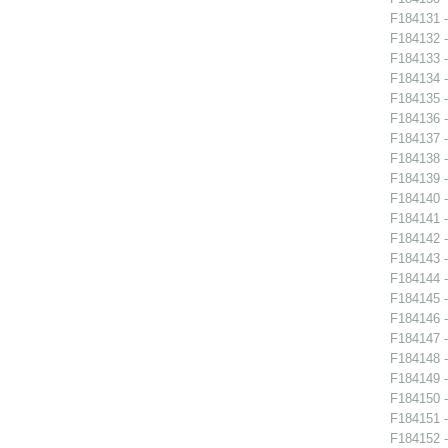
F184131 -
F184132 -
F184133 -
F184134 -
F184135 -
F184136 -
F184137 -
F184138 -
F184139 -
F184140 -
F184141 -
F184142 -
F184143 -
F184144 -
F184145 -
F184146 -
F184147 -
F184148 -
F184149 -
F184150 -
F184151 -
F184152 -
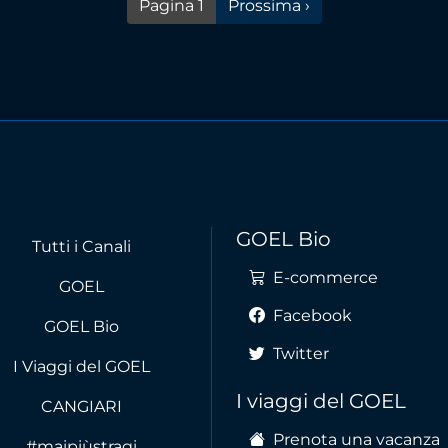
Pagina successiva
Pagina 1
Prossima ›
GOEL Bio
Tutti i Canali
E-commerce
GOEL
Facebook
GOEL Bio
Twitter
I Viaggi del GOEL
I viaggi del GOEL
CANGIARI
Prenota una vacanza
#maipiùstragi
○ ○ ○
TASK TO CARRY OUT:
Go through the data and return every word of it verbatim, leaving out the pictures.

EXERCISE RESPONSE:
F184131 -
F184132 -
F184133 -
F184134 -
F184135 -
F184136 -
F184137 -
F184138 -
F184139 -
F184140 -
F184141 -
F184142 -
F184143 -
F184144 -
F184145 -
F184146 -
F184147 -
F184148 -
F184149 -
F184150 -
F184151 -
F184152 -
Pagina successiva
Pagina 1
Prossima ›
GOEL Bio
Tutti i Canali
E-commerce
GOEL
Facebook
GOEL Bio
Twitter
I Viaggi del GOEL
I viaggi del GOEL
CANGIARI
Prenota una vacanza
#maipiùstragi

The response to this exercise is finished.